◆ Assigned task a ◆
Quote the passage from the Ceph mailing list message, starting at "Best, Mathias" and ending at "are up and ok.".

** Opening Text excerpt block **

Re: Orchestrator informations wrong and outdated

"Kuhring, Mathias" <mathias.kuhring@xxxxxxxxxxxxxx> · Fri, 1 Jul 2022 15:21:46 +0000

We noticed that our DNS settings were inconsistent and partially wrong.
The NetworkManager somehow set useless nameservers in the 
/etc/resolv.conf of our hosts.
But in particular, the DNS settings in the MGR containers needed fixing 
as well.
I fixed etc/resolv.conf on our hosts and in the container of the active 
MGR daemon.
This fixed all the issues I described, including the output orch ps and 
orch ls as well as registry queries such as docker pull and upgrade ls.
Afterwards, I was able to do an upgrade to Quinzy.
And as far as I can tell, the newly deployed MGR containers picked up 
the proper DNS settings from the hosts.

Best, Mathias

On 6/29/2022 10:45 AM, Mathias Kuhring wrote:
> Dear Ceph community,
>
> we are in the curious situation that typical orchestrator queries 
> provide wrong or outdated information about different services.
> E.g. `ceph orch ls` will report wrong numbers on active services.
> Or `ceph orch ps` reports many OSDs as "starting" and many services 
> with an old version (15.2.14, but we are on 16.2.7).
> Also the refresh times seem way of (capital M == months?).
> However, the cluster is healthy (`ceph status` is happy).
> And sample validation of affected services with systemctl also shows 
> that they are up and ok.

** Closing Text excerpt block **

◆ Assigned task b ◆
In the rows below, print the lines starting at the line containing "Política de privacidad y uso de cookies" and ending at the line containing "creatividad en casa o en la escuela.", reproducing them without any change.

** Opening Dataset entries block **

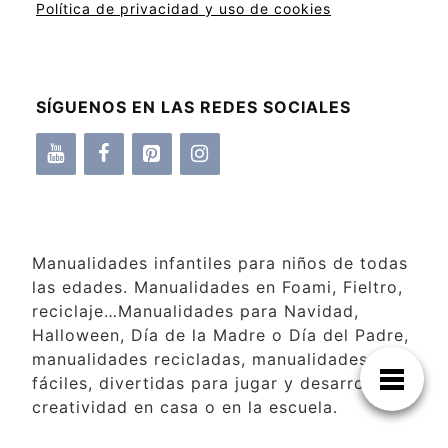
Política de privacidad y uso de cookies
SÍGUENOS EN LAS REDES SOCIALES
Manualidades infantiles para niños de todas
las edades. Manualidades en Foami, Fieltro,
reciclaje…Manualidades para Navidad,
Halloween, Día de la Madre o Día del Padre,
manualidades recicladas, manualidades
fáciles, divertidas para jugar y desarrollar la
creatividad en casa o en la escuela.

** Closing Dataset entries block **
** Opening Dataset entries block **

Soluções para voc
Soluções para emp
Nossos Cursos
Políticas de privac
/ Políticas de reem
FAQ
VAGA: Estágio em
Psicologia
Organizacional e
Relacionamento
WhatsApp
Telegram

** Closing Dataset entries block **
** Opening Dataset entries block **

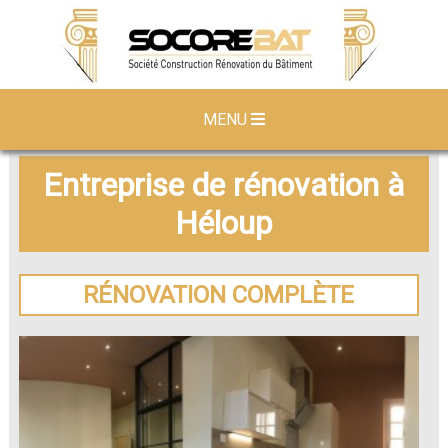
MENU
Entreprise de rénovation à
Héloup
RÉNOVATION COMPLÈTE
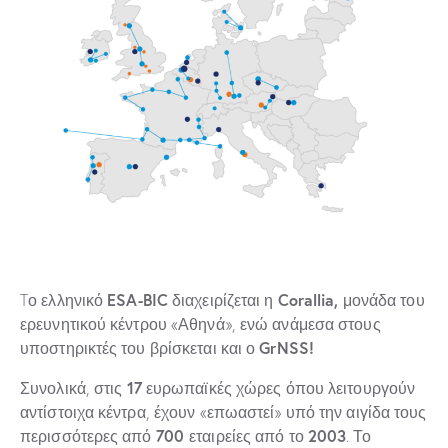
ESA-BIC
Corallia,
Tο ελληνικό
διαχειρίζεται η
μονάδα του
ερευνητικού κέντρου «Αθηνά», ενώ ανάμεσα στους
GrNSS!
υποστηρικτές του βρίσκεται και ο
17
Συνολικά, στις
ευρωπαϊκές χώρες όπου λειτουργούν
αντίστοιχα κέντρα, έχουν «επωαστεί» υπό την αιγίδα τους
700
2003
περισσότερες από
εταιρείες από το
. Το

** Closing Dataset entries block **

◆ Written answer a ◆
Best, Mathias

On 6/29/2022 10:45 AM, Mathias Kuhring wrote:
> Dear Ceph community,
>
> we are in the curious situation that typical orchestrator queries 
> provide wrong or outdated information about different services.
> E.g. `ceph orch ls` will report wrong numbers on active services.
> Or `ceph orch ps` reports many OSDs as "starting" and many services 
> with an old version (15.2.14, but we are on 16.2.7).
> Also the refresh times seem way of (capital M == months?).
> However, the cluster is healthy (`ceph status` is happy).
> And sample validation of affected services with systemctl also shows 
> that they are up and ok.

◆ Written answer b ◆
Política de privacidad y uso de cookies
SÍGUENOS EN LAS REDES SOCIALES
Manualidades infantiles para niños de todas
las edades. Manualidades en Foami, Fieltro,
reciclaje…Manualidades para Navidad,
Halloween, Día de la Madre o Día del Padre,
manualidades recicladas, manualidades
fáciles, divertidas para jugar y desarrollar la
creatividad en casa o en la escuela.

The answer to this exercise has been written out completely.